- **Document segment**:
# # # #
California Consumer Class Action
On January 22, 2025, the Company and certain individuals were named as defendants in a putative class action filed in the U.S. District Court for the Central District of California. The complaint alleges, on behalf of a putative nationwide class of all purchasers of Celsius products, that plaintiff and other class members were misled regarding the alleged financial relationship between Celsius and the individual defendants, who allegedly promoted the Company’s products on social media. The complaint asserts claims for (i) violation of California’s Consumers Legal Remedies Act and Unfair Competition Law, (ii) unjust enrichment and (iii) negligent misrepresentation. On August 18, 2025, the court dismissed the plaintiff's complaint with leave to amend. On September 15, 2025, the plaintiff filed an amended complaint premised on the same claims. On October 15, 2025, a motion to dismiss, or in the alternative, transfer, the amended complaint was filed on behalf of all defendants. On November 11, 2025, plaintiff filed its brief in opposition to the motion and on November 26, 2025, the Company filed its reply brief in further support of the motion. Briefing is complete and the court held an oral argument on the motion on February 3, 2026. Following oral argument, the motion remains pending before the court.
The Company believes that the claims asserted in this putative class action are without merit and that the likelihood of loss is remote. However, the ultimate outcome of these actions may differ materially from the Company’s current expectations and the Company is unable to reasonably estimate a range of losses at this time. The Company will vigorously defend itself against this allegation.
# # # #
- **Brief 1**: From the listing, extract every line from the beginning through the line containing "论着今天的见闻，还不时有人走上来跟我们打招呼，说他们白天一边", inclusive, and reproduce those lines verbatim, leaving out the pictures.
The listing bears no relation to the class action passage.

- **Material provided**:
# # # #
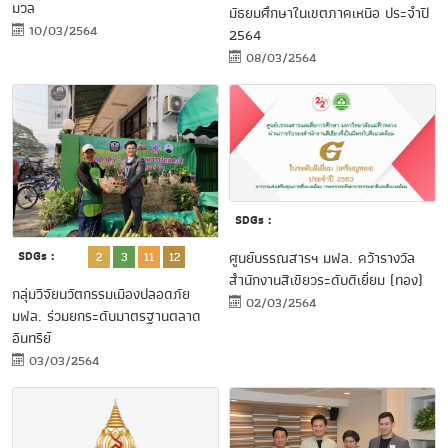
มวล
มัธยมศึกษาในเขตภาคเหนือ ประจำปี
10/03/2564
2564
08/03/2564
SDGs :
ศูนย์บรรณสารฯ มฟล. คว้ารางวัล
SDGs :
healthsci-
2
3
11
12
สำนักงานสีเขียวระดับดีเยี่ยม (ทอง)
ข่าว
กลุ่มวิจัยนวัตกรรมเมืองปลอดภัย
ประชาสัมพันธ์
02/03/2564
มฟล. ร่วมยกระดับมาตรฐานตลาด
อินทรีย์
03/03/2564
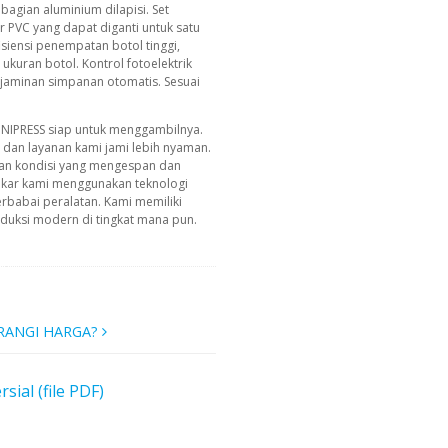
 bagian aluminium dilapisi. Set
 PVC yang dapat diganti untuk satu
isiensi penempatan botol tinggi,
kuran botol. Kontrol fotoelektrik
 jaminan simpanan otomatis. Sesuai
INIPRESS siap untuk menggambilnya.
g dan layanan kami jami lebih nyaman.
an kondisi yang mengespan dan
akar kami menggunakan teknologi
erbabai peralatan. Kami memiliki
uksi modern di tingkat mana pun.
RANGI HARGA?
al (file PDF)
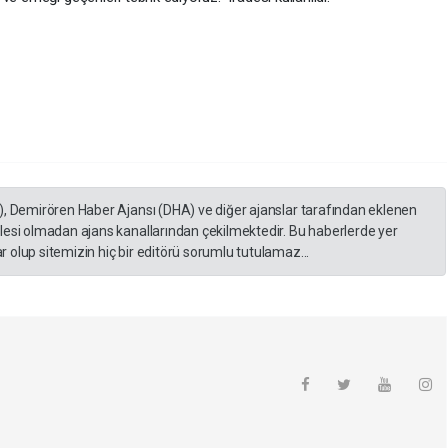
), Demirören Haber Ajansı (DHA) ve diğer ajanslar tarafından eklenen
lesi olmadan ajans kanallarından çekilmektedir. Bu haberlerde yer
 olup sitemizin hiç bir editörü sorumlu tutulamaz...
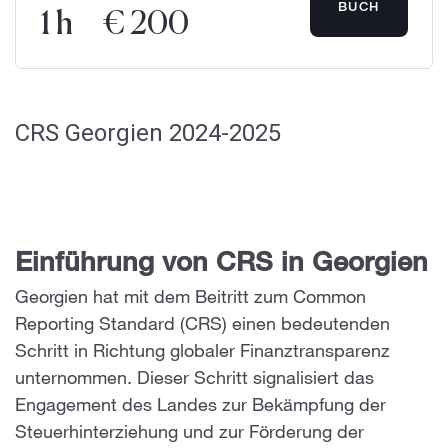
BUCH
1 h
€ 200
CRS Georgien 2024-2025
Einführung von CRS in Georgien
Georgien hat mit dem Beitritt zum Common
Reporting Standard (CRS) einen bedeutenden
Schritt in Richtung globaler Finanztransparenz
unternommen. Dieser Schritt signalisiert das
Engagement des Landes zur Bekämpfung der
Steuerhinterziehung und zur Förderung der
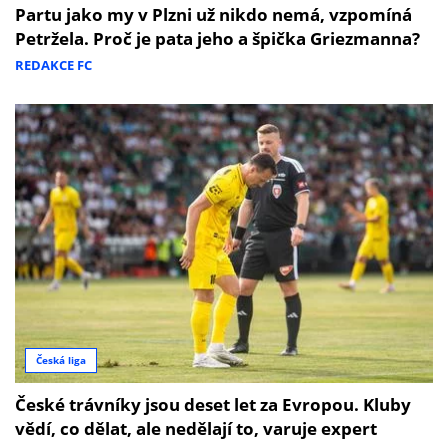
Partu jako my v Plzni už nikdo nemá, vzpomíná
Petržela. Proč je pata jeho a špička Griezmanna?
REDAKCE FC
Česká liga
České trávníky jsou deset let za Evropou. Kluby
vědí, co dělat, ale nedělají to, varuje expert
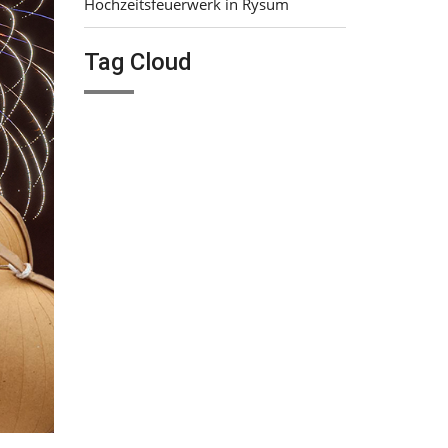
Hochzeitsfeuerwerk in Rysum
Tag Cloud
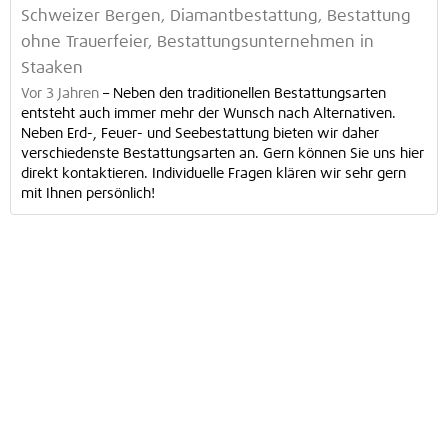
Schweizer Bergen, Diamantbestattung, Bestattung
ohne Trauerfeier, Bestattungsunternehmen in
Staaken
Vor 3 Jahren
–
Neben den traditionellen Bestattungsarten
entsteht auch immer mehr der Wunsch nach Alternativen.
Neben Erd-, Feuer- und Seebestattung bieten wir daher
verschiedenste Bestattungsarten an. Gern können Sie uns hier
direkt kontaktieren. Individuelle Fragen klären wir sehr gern
mit Ihnen persönlich!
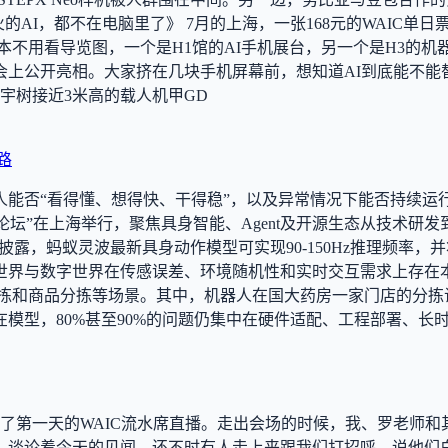
火的AI，都不在电脑里了》 7月的上海，一张168元的WAIC单日
用看导览图，一个是H1馆的AI手机展台，另一个是H3的机器人
a也在大会上公开亮相。大家挤在几块手机屏幕前，想知道AI到底能不
宇树接近3米高的载人机甲GD
路
否“看得懂、想得快、干得稳”，以及异常情况下能否持续运行，正
实践论坛”在上海举行，聚焦具身智能、Agent及开源生态从技术
上披露，蚂蚁灵波最新具身动作模型可实现90-150Hz推理频率
世界与数字世界在传感误差、环境随机性和实时交互需求上存在
拣和商品分拣等场景。其中，机器人在国大药房一家门店的分拣
模型，80%甚至90%的问题仍集中在硬件适配、工程部署、长
束了第一天的WAIC流水席直播。走出会场的时候，我、罗老师和
论着今天的见闻，还不时有人走上来跟我们打招呼，说他们白天一边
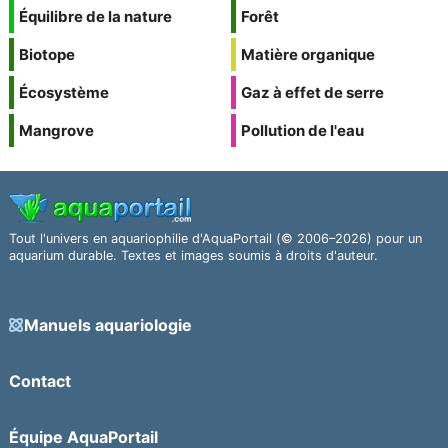
Équilibre de la nature
Forêt
Biotope
Matière organique
Écosystème
Gaz à effet de serre
Mangrove
Pollution de l'eau
Tout l'univers en aquariophilie d'AquaPortail (© 2006–2026) pour un
aquarium durable. Textes et images soumis à droits d'auteur.
Manuels aquariologie
Contact
Équipe AquaPortail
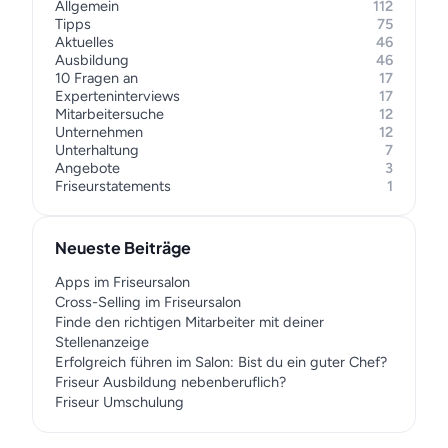
Allgemein
112
Tipps
75
Aktuelles
46
Ausbildung
46
10 Fragen an
17
Experteninterviews
17
Mitarbeitersuche
12
Unternehmen
12
Unterhaltung
7
Angebote
3
Friseurstatements
1
Neueste Beiträge
Apps im Friseursalon
Cross-Selling im Friseursalon
Finde den richtigen Mitarbeiter mit deiner
Stellenanzeige
Erfolgreich führen im Salon: Bist du ein guter Chef?
Friseur Ausbildung nebenberuflich?
Friseur Umschulung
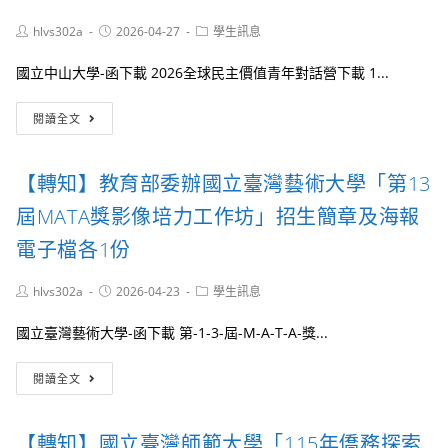
月
專
份
13~16
Post
Post
Post
hlvs302a
2026-04-27
學生訊息
案
有
日
author:
published:
category:
聯
限
(星
合
國立中山大學-函下載 2026全球民主價值青年對話營下載 1...
公
期
發
司
一
表
【轉
預
~
閱讀全文
會
知】
計
四)
暨
國
115
針
智
立
年
對
【轉知】教育部委辦國立臺灣藝術大學「第13
慧
中
8
全
餐
山
月
屆MATA獎影像培力工作坊」招生簡章及海報
國
飲
大
15
高
論
學
日
電子檔各1份
中
壇
社
(星
(職)
會
期
生
Post
Post
Post
hlvs302a
2026-04-23
學生訊息
科
六)
author:
published:
category:
辦
學
辦
理
國立臺灣藝術大學-函下載 第-1-3-屆-M-A-T-A-獎...
院
理
4
擬
「2026
天
【轉
辦
年
閱讀全文
3
知】
理
全
夜
教
「2026
國
『第
育
全
大
【轉知】國立臺灣師範大學「115年僑務探索
二
部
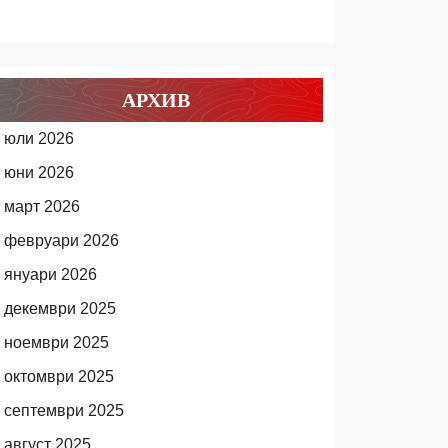
АРХИВ
юли 2026
юни 2026
март 2026
февруари 2026
януари 2026
декември 2025
ноември 2025
октомври 2025
септември 2025
август 2025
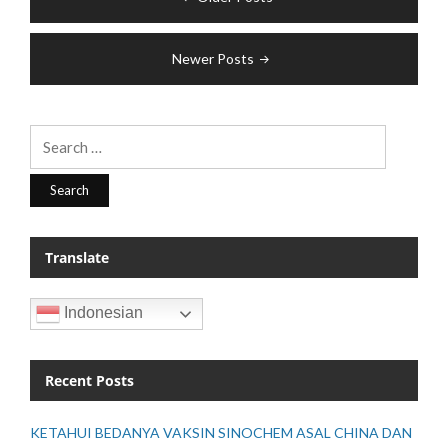
navigation
Newer Posts
Search
for:
Translate
Indonesian
Recent Posts
KETAHUI BEDANYA VAKSIN SINOCHEM ASAL CHINA DAN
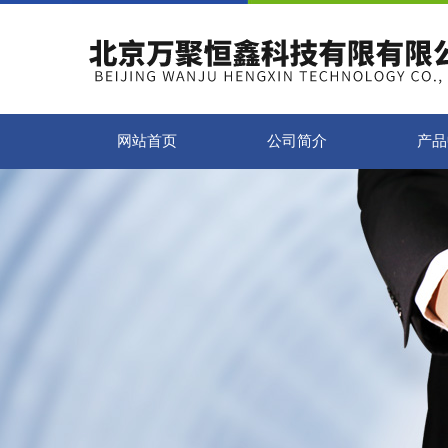
网站首页
公司简介
产品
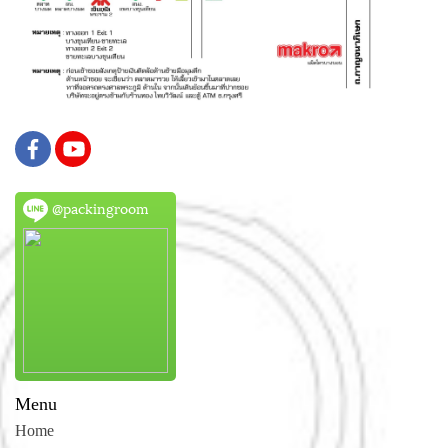
@packingroom
Menu
Home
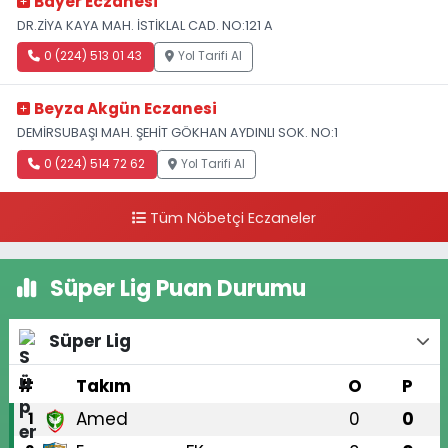
Bayer Eczanesi
DR.ZİYA KAYA MAH. İSTİKLAL CAD. NO:121 A
0 (224) 513 01 43
Yol Tarifi Al
Beyza Akgün Eczanesi
DEMİRSUBAŞI MAH. ŞEHİT GÖKHAN AYDINLI SOK. NO:1
0 (224) 514 72 62
Yol Tarifi Al
Tüm Nöbetçi Eczaneler
Süper Lig Puan Durumu
Süper Lig
#
Takım
O
P
Amed
0
0
1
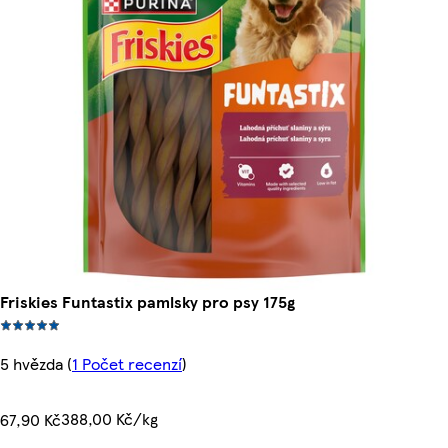
Friskies Funtastix pamlsky pro psy 175g
5 hvězda
(
1 Počet recenzí
)
388,00 Kč/kg
67,90 Kč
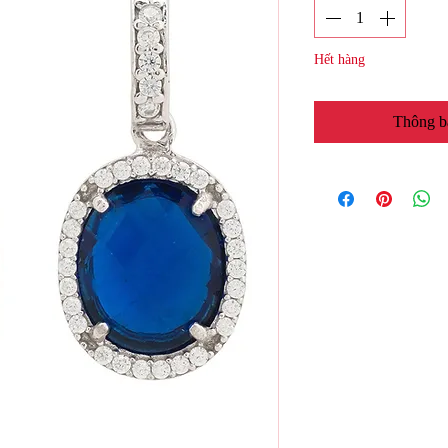
Hết hàng
Thông b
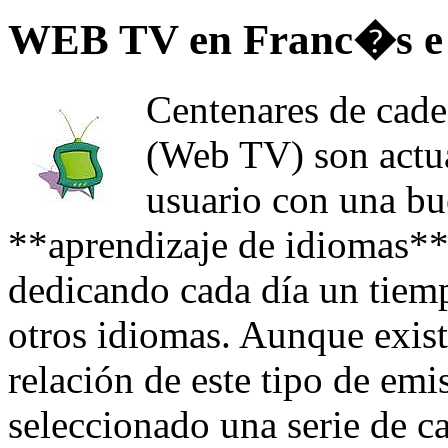
WEB TV en Franc�s e
Centenares de caden
(Web TV) son actua
usuario con una bu
**aprendizaje de idiomas**
dedicando cada día un tiemp
otros idiomas. Aunque exist
relación de este tipo de em
seleccionado una serie de c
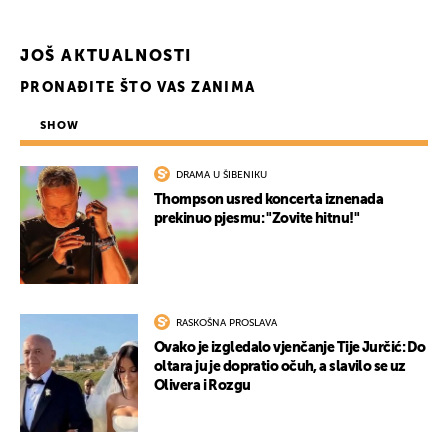
JOŠ AKTUALNOSTI
PRONAĐITE ŠTO VAS ZANIMA
SHOW
DRAMA U ŠIBENIKU
Thompson usred koncerta iznenada
prekinuo pjesmu: "Zovite hitnu!"
RASKOŠNA PROSLAVA
Ovako je izgledalo vjenčanje Tije Jurčić: Do
oltara ju je dopratio očuh, a slavilo se uz
Olivera i Rozgu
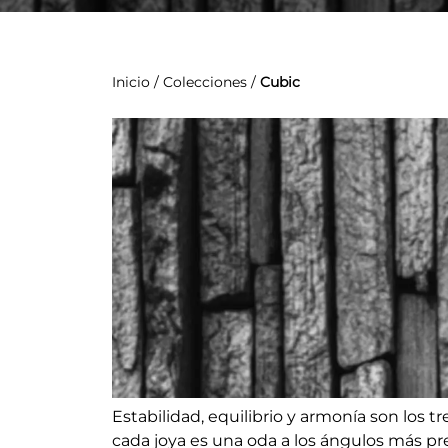
Inicio
/
Colecciones
/
Cubic
Estabilidad, equilibrio y armonía son los tr
cada joya es una oda a los ángulos más pre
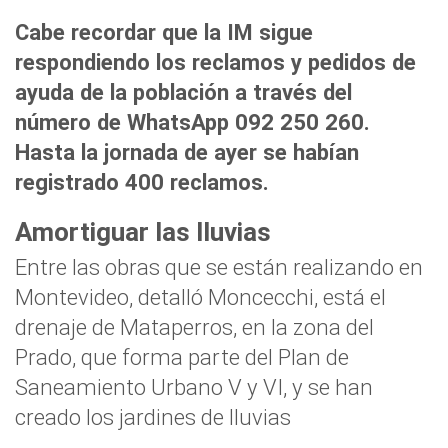
Cabe recordar que la IM sigue
respondiendo los reclamos y pedidos de
ayuda de la población a través del
número de WhatsApp 092 250 260.
Hasta la jornada de ayer se habían
registrado 400 reclamos.
Amortiguar las lluvias
Entre las obras que se están realizando en
Montevideo, detalló Moncecchi, está el
drenaje de Mataperros, en la zona del
Prado, que forma parte del Plan de
Saneamiento Urbano V y VI, y se han
creado los jardines de lluvias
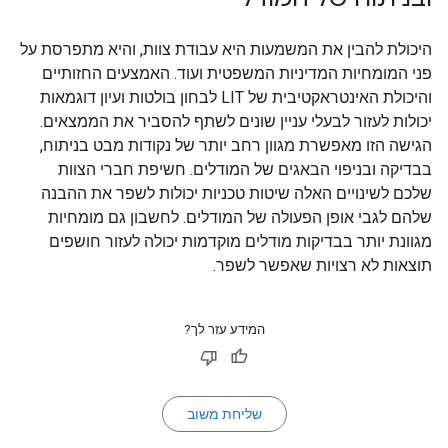
היכולת להבין את המשמעות היא עבודת צוות, והיא מתפרסת על
פני המומחיות המדיניות המשפטית ועוד. האמצעים החזותיים
והיכולת האינטראקטיבית של LIT לבחון בולטות ועיון דוגמאות
יכולות לעזור לבעלי עניין שונים לשתף להסביר את הממצאים.
הגישה הזו מאפשרת מגוון רחב יותר של נקודות מבט בניתוח,
בבדיקה ובניפוי הבאגים של המודלים. חשיפת חברי הצוות
שלכם לשינויים האלה שיטות טכניות יכולות לשפר את ההבנה
שלהם לגבי אופן הפעולה של המודלים. לחשבון גם מומחיות
מגוונת יותר בבדיקות מודלים מוקדמות יכולה לעזור חושפים
תוצאות לא רצויות שאפשר לשפר.
המידע עזר לך?
שליחת משוב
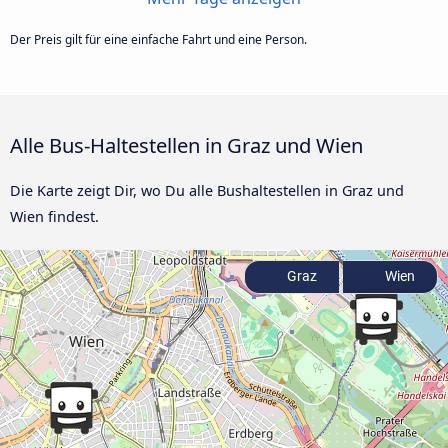
Der Preis gilt für eine einfache Fahrt und eine Person.
Alle Bus-Haltestellen in Graz und Wien
Die Karte zeigt Dir, wo Du alle Bushaltestellen in Graz und
Wien findest.
Graz
Wien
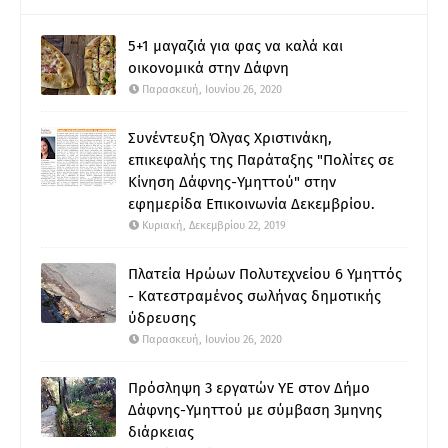
5+1 μαγαζιά για φας να καλά και
οικονομικά στην Δάφνη
Παρασκευή, Ιουνίου 26, 2020
Συνέντευξη Όλγας Χριστινάκη,
επικεφαλής της Παράταξης "Πολίτες σε
Κίνηση Δάφνης-Υμηττού" στην
εφημερίδα Επικοινωνία Δεκεμβρίου.
Κυριακή, Δεκεμβρίου 22, 2019
Πλατεία Ηρώων Πολυτεχνείου 6 Υμηττός
- Κατεστραμένος σωλήνας δημοτικής
ύδρευσης
Παρασκευή, Ιουνίου 26, 2020
Πρόσληψη 3 εργατών ΥΕ στον Δήμο
Δάφνης-Υμηττού με σύμβαση 3μηνης
διάρκειας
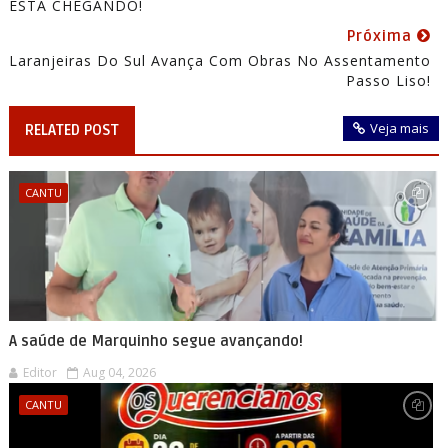
ESTÁ CHEGANDO!
Próxima
Laranjeiras Do Sul Avança Com Obras No Assentamento
Passo Liso!
Veja mais
RELATED POST
CANTU
A saúde de Marquinho segue avançando!
Editor
Aug 04, 2026
CANTU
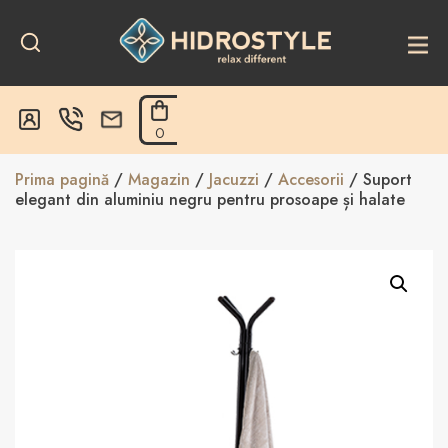
Skip
to
content
0
Prima pagină
/
Magazin
/
Jacuzzi
/
Accesorii
/ Suport
elegant din aluminiu negru pentru prosoape și halate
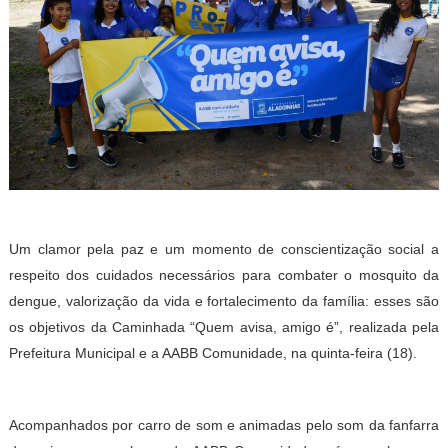
Um clamor pela paz e um momento de conscientização social a
respeito dos cuidados necessários para combater o mosquito da
dengue, valorização da vida e fortalecimento da família: esses são
os objetivos da Caminhada “Quem avisa, amigo é”, realizada pela
Prefeitura Municipal e a AABB Comunidade, na quinta-feira (18).
Acompanhados por carro de som e animadas pelo som da fanfarra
# # # #
- **Brief 2**: For each statement, state whether it agrees with the class action passage, answering yes or no and quoting the deciding words: (a) The putative class action was filed in the U.S. District Court for the Central District of California. (b) The court ruled on the motion to dismiss immediately after the oral argument on February 3, 2026. (c) The Company has estimated a range of possible losses from the action.

- **Your response 1**:
มวล
มัธยมศึกษาในเขตภาคเหนือ ประจำปี
10/03/2564
2564
08/03/2564
SDGs :
ศูนย์บรรณสารฯ มฟล. คว้ารางวัล
SDGs :
healthsci-
2
3
11
12
สำนักงานสีเขียวระดับดีเยี่ยม (ทอง)
ข่าว
กลุ่มวิจัยนวัตกรรมเมืองปลอดภัย
ประชาสัมพันธ์
02/03/2564
มฟล. ร่วมยกระดับมาตรฐานตลาด
อินทรีย์
03/03/2564
 bagian aluminium dilapisi. Set
 PVC yang dapat diganti untuk satu
isiensi penempatan botol tinggi,
kuran botol. Kontrol fotoelektrik
 jaminan simpanan otomatis. Sesuai
INIPRESS siap untuk menggambilnya.
g dan layanan kami jami lebih nyaman.
an kondisi yang mengespan dan
akar kami menggunakan teknologi
erbabai peralatan. Kami memiliki
uksi modern di tingkat mana pun.
RANGI HARGA?
al (file PDF)
), Demirören Haber Ajansı (DHA) ve diğer ajanslar tarafından eklenen
lesi olmadan ajans kanallarından çekilmektedir. Bu haberlerde yer
 olup sitemizin hiç bir editörü sorumlu tutulamaz...
BUCH
1 h
€ 200
CRS Georgien 2024-2025
Einführung von CRS in Georgien
Georgien hat mit dem Beitritt zum Common
Reporting Standard (CRS) einen bedeutenden
Schritt in Richtung globaler Finanztransparenz
unternommen. Dieser Schritt signalisiert das
Engagement des Landes zur Bekämpfung der
Steuerhinterziehung und zur Förderung der
Partu jako my v Plzni už nikdo nemá, vzpomíná
Petržela. Proč je pata jeho a špička Griezmanna?
REDAKCE FC
Česká liga
České trávníky jsou deset let za Evropou. Kluby
vědí, co dělat, ale nedělají to, varuje expert
Hochzeitsfeuerwerk in Rysum
Tag Cloud
Schweizer Bergen, Diamantbestattung, Bestattung
ohne Trauerfeier, Bestattungsunternehmen in
Staaken
Vor 3 Jahren
–
Neben den traditionellen Bestattungsarten
entsteht auch immer mehr der Wunsch nach Alternativen.
Neben Erd-, Feuer- und Seebestattung bieten wir daher
verschiedenste Bestattungsarten an. Gern können Sie uns hier
direkt kontaktieren. Individuelle Fragen klären wir sehr gern
mit Ihnen persönlich!
火的AI，都不在电脑里了》 7月的上海，一张168元的WAIC单日
用看导览图，一个是H1馆的AI手机展台，另一个是H3的机器人
a也在大会上公开亮相。大家挤在几块手机屏幕前，想知道AI到底能不
宇树接近3米高的载人机甲GD
路
否“看得懂、想得快、干得稳”，以及异常情况下能否持续运行，正
实践论坛”在上海举行，聚焦具身智能、Agent及开源生态从技术
上披露，蚂蚁灵波最新具身动作模型可实现90-150Hz推理频率
世界与数字世界在传感误差、环境随机性和实时交互需求上存在
拣和商品分拣等场景。其中，机器人在国大药房一家门店的分拣
模型，80%甚至90%的问题仍集中在硬件适配、工程部署、长
束了第一天的WAIC流水席直播。走出会场的时候，我、罗老师和
论着今天的见闻，还不时有人走上来跟我们打招呼，说他们白天一边

- **Your response 2**:
(a) Yes: "filed in the U.S. District Court for the Central District of California"
(b) No: "Following oral argument, the motion remains pending before the court."
(c) No: "the Company is unable to reasonably estimate a range of losses at this time"